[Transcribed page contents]

★ ★ ★ ★

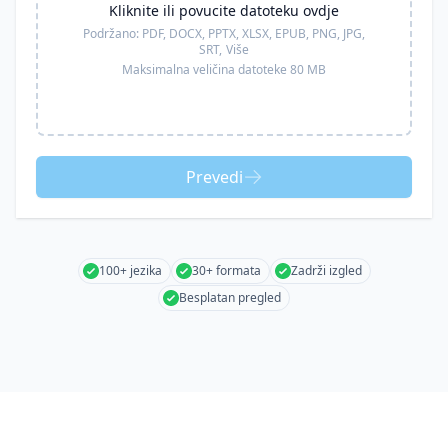
Kliknite ili povucite datoteku ovdje
Podržano:
PDF, DOCX, PPTX, XLSX, EPUB, PNG, JPG,
SRT,
Više
Maksimalna veličina datoteke 80 MB
Prevedi
100+ jezika
30+ formata
Zadrži izgled
Besplatan pregled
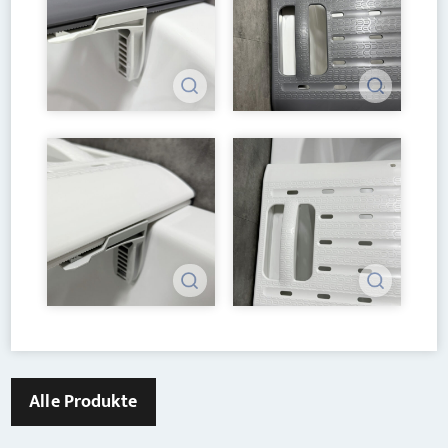
Alle Produkte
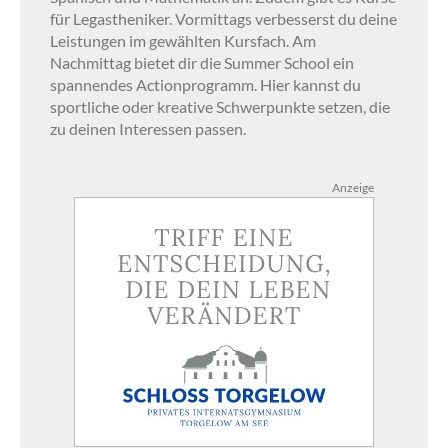
für Legastheniker. Vormittags verbesserst du deine
Leistungen im gewählten Kursfach. Am
Nachmittag bietet dir die Summer School ein
spannendes Actionprogramm. Hier kannst du
sportliche oder kreative Schwerpunkte setzen, die
zu deinen Interessen passen.
Anzeige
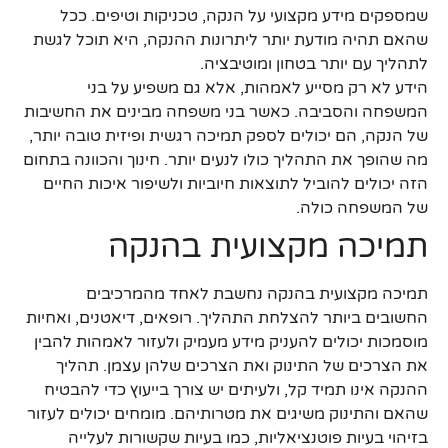
שמספקים מידע מקצועי על הנקה, טכניקות וטיפים. ככל
שהאם תהיה מודעת יותר ליתרונות ההנקה, היא תוכל לגשת
לתהליך עם יותר בטחון ומוטיבציה.
הידע לא רק מסייע לאמהות, אלא גם משפיע על בני
המשפחה והסביבה. כאשר בני משפחה מבינים את החשיבות
של הנקה, הם יכולים לספק תמיכה רגשית ופיזית טובה יותר,
מה שהופך את התהליך כולו לנעים יותר. חינוך והכוונה בתחום
הזה יכולים להוביל לתוצאות חיוביות ולשיפור איכות החיים
של המשפחה כולה.
תמיכה מקצועית בהנקה
תמיכה מקצועית בהנקה נחשבת לאחד מהמרכיבים
החשובים ביותר להצלחת התהליך. רופאים, דיאטנים, ואחיות
מוסמכות יכולים להעניק מידע מעמיק ולעזור לאמהות להבין
את הצרכים של התינוק ואת הצרכים שלהן עצמן. תהליך
ההנקה אינו תמיד קל, ולעיתים יש צורך בייעוץ כדי להבטיח
שהאם והתינוק משיגים את מטרותיהם. מומחים יכולים לעזור
בזיהוי בעיות פוטנציאליות, כמו בעיות שקשורות לעלייה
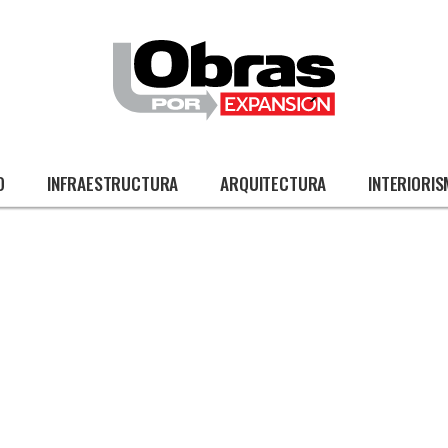
O
INFRAESTRUCTURA
ARQUITECTURA
INTERIORI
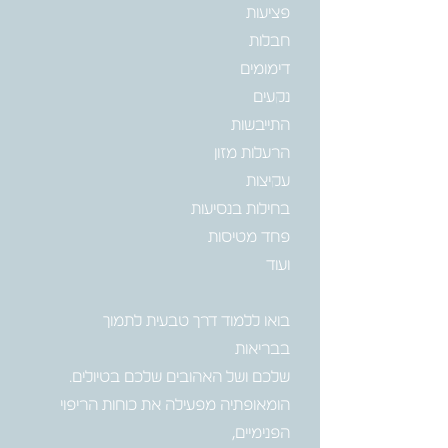
בואו ללמוד דרך טבעית לתמוך
הומאופתיה מפעילה את כוחות הריפוי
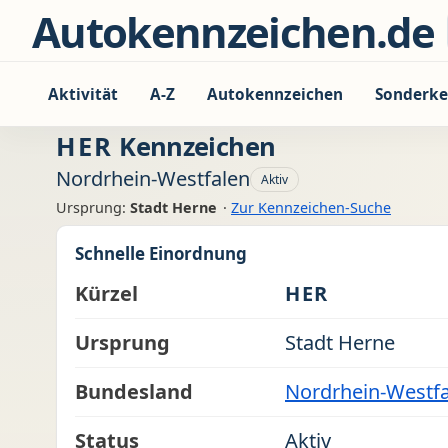
Zum Inhalt springen
Autokennzeichen.de
Aktivität
A-Z
Autokennzeichen
Sonderke
HER
Kennzeichen
Nordrhein-Westfalen
Aktiv
Ursprung:
Stadt Herne
·
Zur Kennzeichen-Suche
Schnelle Einordnung
Kürzel
HER
Ursprung
Stadt Herne
Bundesland
Nordrhein-Westf
Status
Aktiv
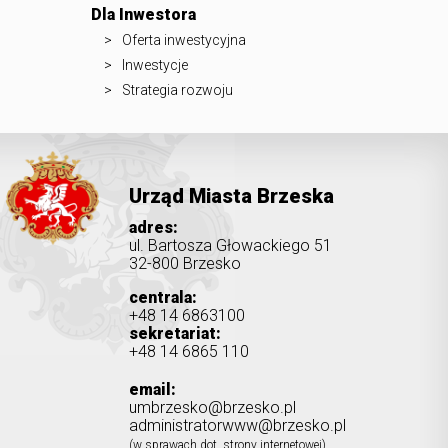
Dla Inwestora
Oferta inwestycyjna
Inwestycje
Strategia rozwoju
Urząd Miasta Brzeska
adres:
ul. Bartosza Głowackiego 51
32-800 Brzesko
centrala:
+48 14 6863100
sekretariat:
+48 14 6865 110
email:
umbrzesko@brzesko.pl
administratorwww@brzesko.pl
(w sprawach dot. strony internetowej)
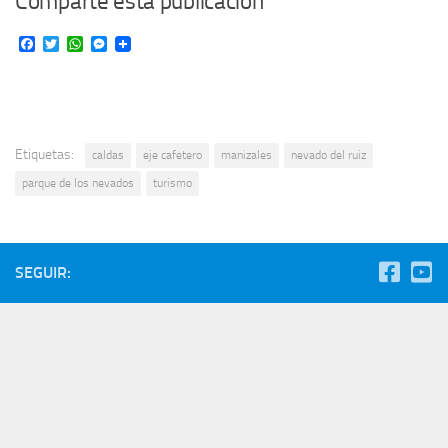
Comparte esta publicación
Facebook
Twitter
WhatsApp
Messenger
Etiquetas:
caldas
eje cafetero
manizales
nevado del ruiz
parque de los nevados
turismo
SEGUIR:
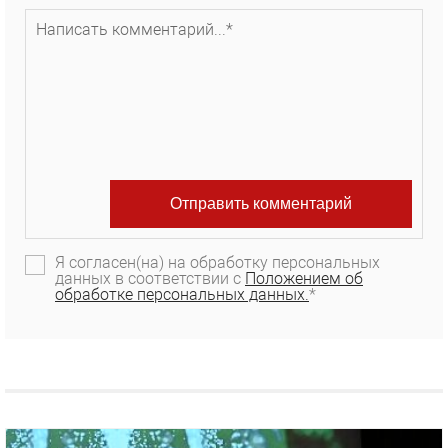
Я согласен(на) на обработку персональных
данных в соответствии с
Положением об
обработке персональных данных.
*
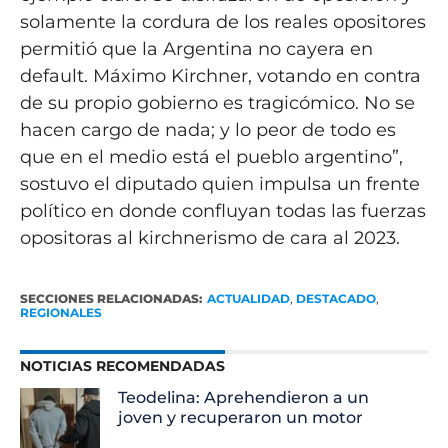
solamente la cordura de los reales opositores
permitió que la Argentina no cayera en
default. Máximo Kirchner, votando en contra
de su propio gobierno es tragicómico. No se
hacen cargo de nada; y lo peor de todo es
que en el medio está el pueblo argentino”,
sostuvo el diputado quien impulsa un frente
político en donde confluyan todas las fuerzas
opositoras al kirchnerismo de cara al 2023.
SECCIONES RELACIONADAS:
ACTUALIDAD
,
DESTACADO
,
REGIONALES
NOTICIAS RECOMENDADAS
Teodelina: Aprehendieron a un
joven y recuperaron un motor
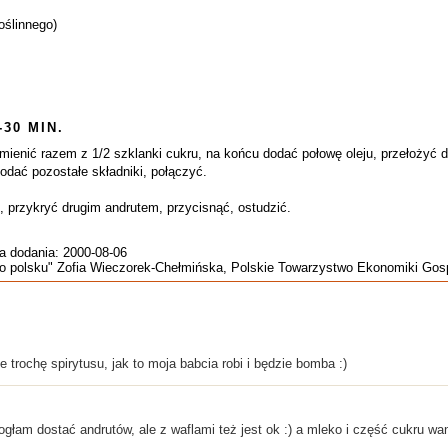
oślinnego)
-30 MIN.
mienić razem z 1/2 szklanki cukru, na końcu dodać połowę oleju, przełożyć d
ać pozostałe składniki, połączyć.
 przykryć drugim andrutem, przycisnąć, ostudzić.
a dodania: 2000-08-06
 po polsku" Zofia Wieczorek-Chełmińska, Polskie Towarzystwo Ekonomiki G
 trochę spirytusu, jak to moja babcia robi i będzie bomba :)
ogłam dostać andrutów, ale z waflami też jest ok :) a mleko i część cukru 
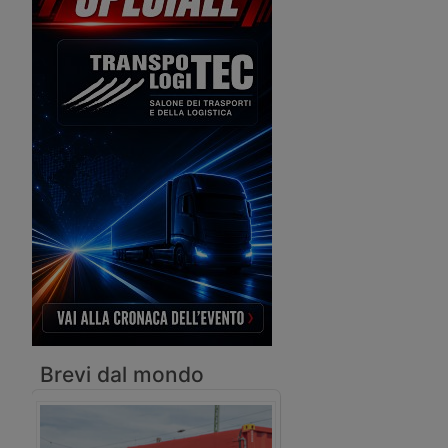
tedesco, diretta al Governo. Chiede
esplicitamente la netta separazione tra
la gestione della rete e del servizio.
Brevi dal mondo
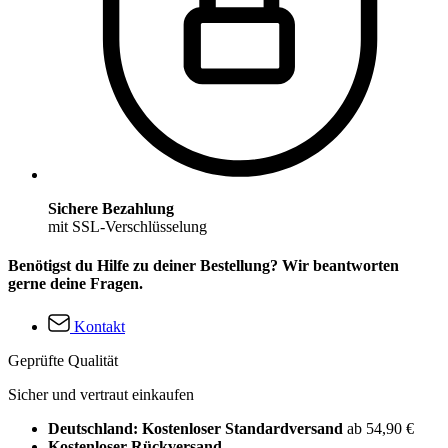
Sichere Bezahlung
mit SSL-Verschlüsselung
Benötigst du Hilfe zu deiner Bestellung? Wir beantworten
gerne deine Fragen.
Kontakt
Geprüfte Qualität
Sicher und vertraut einkaufen
Deutschland: Kostenloser Standardversand
ab 54,90 €
Kostenloser Rückversand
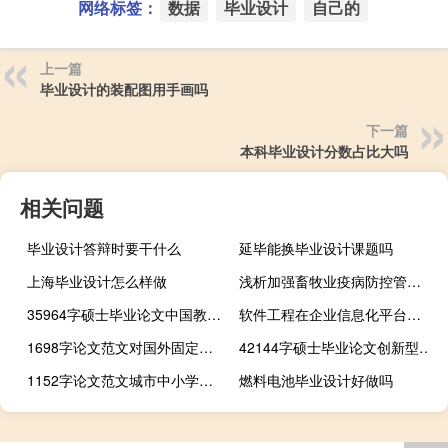
网络标签：
数据
毕业设计
自己的
上一篇
毕业设计的装配图用手画吗
下一篇
本科毕业设计分数占比大吗
相关问题
毕业设计答辩时要干什么
延毕能换毕业设计课题吗
上海毕业设计怎么样做
浅析加强畜牧业疫病防控管理的方法,如何加强基层动物防疫工作
35964字硕士毕业论文中国教育权力划分研究
软件工程在企业信息化平台建设中的运用,中国北方大学的软件工程好吗？
1698字论文范文对国外固定资产改造的思考
42144字硕士毕业论文创新型领导干部尽职评价与行政分类责任削减研究
1152字论文范文城市中小学教育投资的经济策略分析
燃料电池毕业设计好做吗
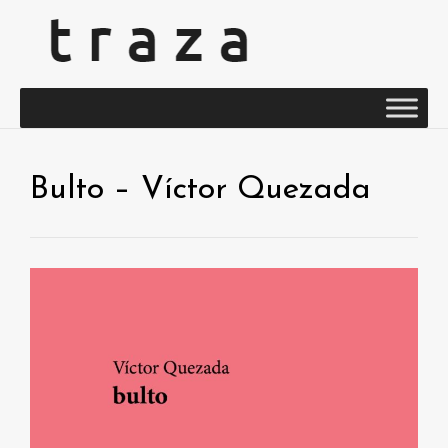
Bulto – Víctor Quezada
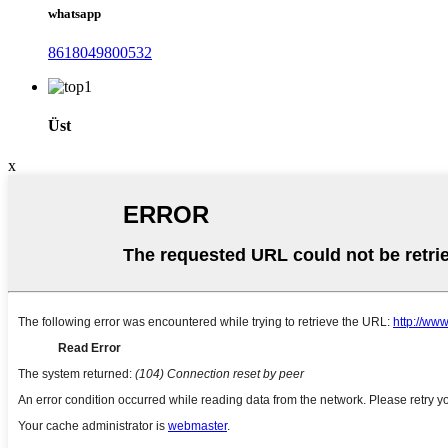
whatsapp
8618049800532
Üst
x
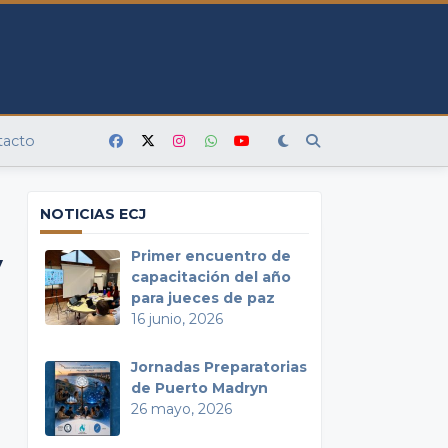
tacto
NOTICIAS ECJ
y
Primer encuentro de
capacitación del año
para jueces de paz
16 junio, 2026
Jornadas Preparatorias
de Puerto Madryn
26 mayo, 2026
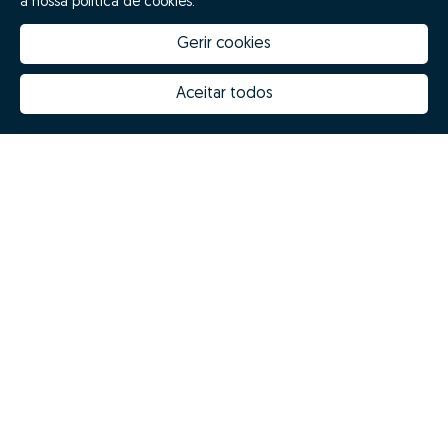
a nossa política de cookies.
Gerir cookies
Aceitar todos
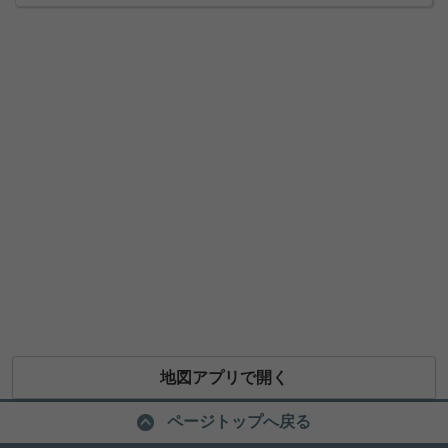
地図アプリで開く
ページトップへ戻る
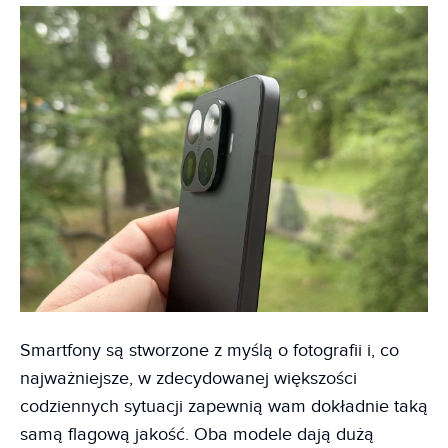
Smartfony są stworzone z myślą o fotografii i, co
najważniejsze, w zdecydowanej większości
codziennych sytuacji zapewnią wam dokładnie taką
samą flagową jakość. Oba modele dają dużą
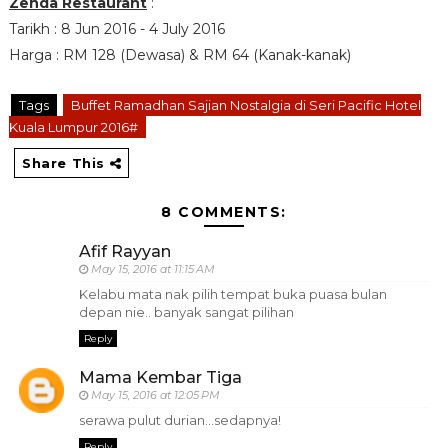
Zenda Restaurant
:
Tarikh : 8 Jun 2016 - 4 July 2016
Harga : RM 128 (Dewasa) & RM 64 (Kanak-kanak)
Tags
Buffet Ramadhan Sajian Nostalgia di Seri Pacific Hotel
Kuala Lumpur 2016#
Share This
8 COMMENTS:
Afif Rayyan
May 15, 2016 at 11:15 AM
Kelabu mata nak pilih tempat buka puasa bulan
depan nie.. banyak sangat pilihan
Reply
Mama Kembar Tiga
May 15, 2016 at 12:05 PM
serawa pulut durian...sedapnya!
Reply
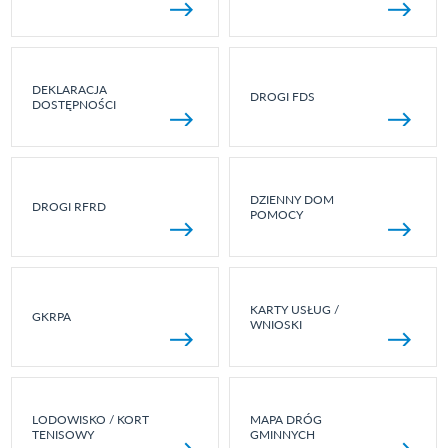
DEKLARACJA
DROGI FDS
DOSTĘPNOŚCI
DZIENNY DOM
DROGI RFRD
POMOCY
KARTY USŁUG /
GKRPA
WNIOSKI
LODOWISKO / KORT
MAPA DRÓG
TENISOWY
GMINNYCH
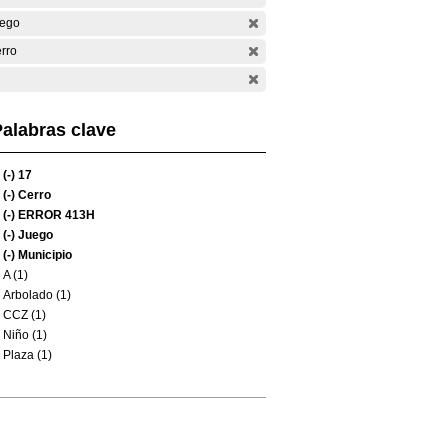
ego
rro
alabras clave
(-)
17
(-)
Cerro
(-)
ERROR 413H
(-)
Juego
(-)
Municipio
A (1)
Arbolado (1)
CCZ (1)
Niño (1)
Plaza (1)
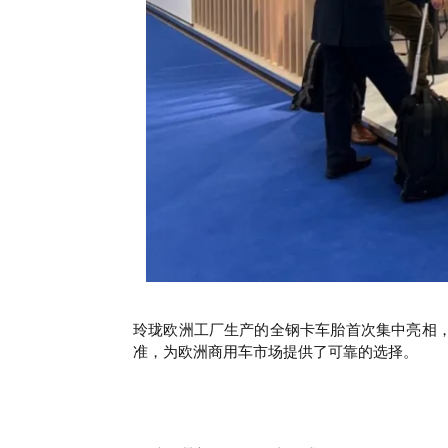
玲珑欧洲工厂生产的全钢卡车胎首次集中亮相
准，为欧洲商用车市场提供了可靠的选择。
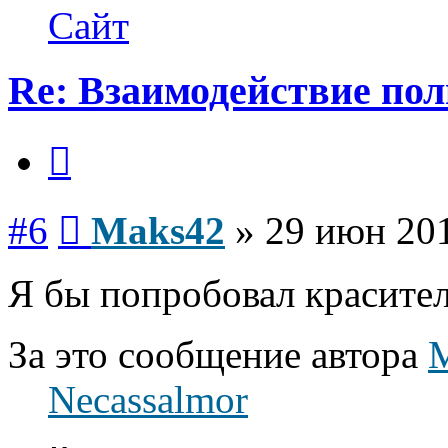
Maks42
Сайт
Re: Взаимодействие по
Цитата
Сообщение
#6
Maks42
»
29 июн 201
Я бы попробовал красите
За это сообщение автора
Necassalmor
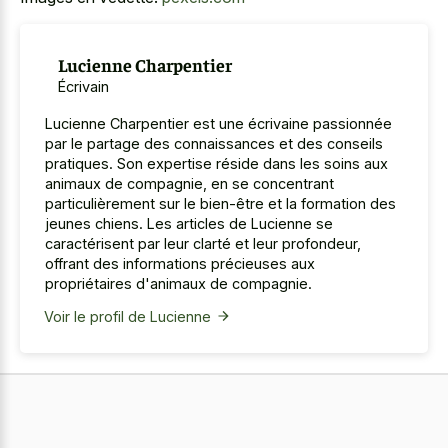
Lucienne Charpentier
Écrivain
Lucienne Charpentier est une écrivaine passionnée
par le partage des connaissances et des conseils
pratiques. Son expertise réside dans les soins aux
animaux de compagnie, en se concentrant
particulièrement sur le bien-être et la formation des
jeunes chiens. Les articles de Lucienne se
caractérisent par leur clarté et leur profondeur,
offrant des informations précieuses aux
propriétaires d'animaux de compagnie.
Voir le profil de Lucienne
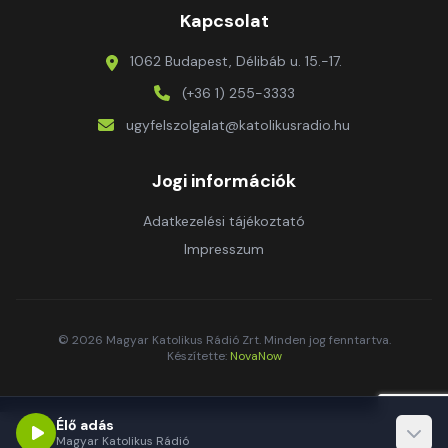
Kapcsolat
1062 Budapest, Délibáb u. 15.-17.
(+36 1) 255-3333
ugyfelszolgalat@katolikusradio.hu
Jogi információk
Adatkezelési tájékoztató
Impresszum
© 2026 Magyar Katolikus Rádió Zrt. Minden jog fenntartva.
Készítette:
NovaNow
Élő adás
Magyar Katolikus Rádió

★ ★ ★ ★

Problem description: All lines of the records containing "Nordrhein" should be shown.

Your solution:
Nordrhein-Westfalen
Nordrhein-Westf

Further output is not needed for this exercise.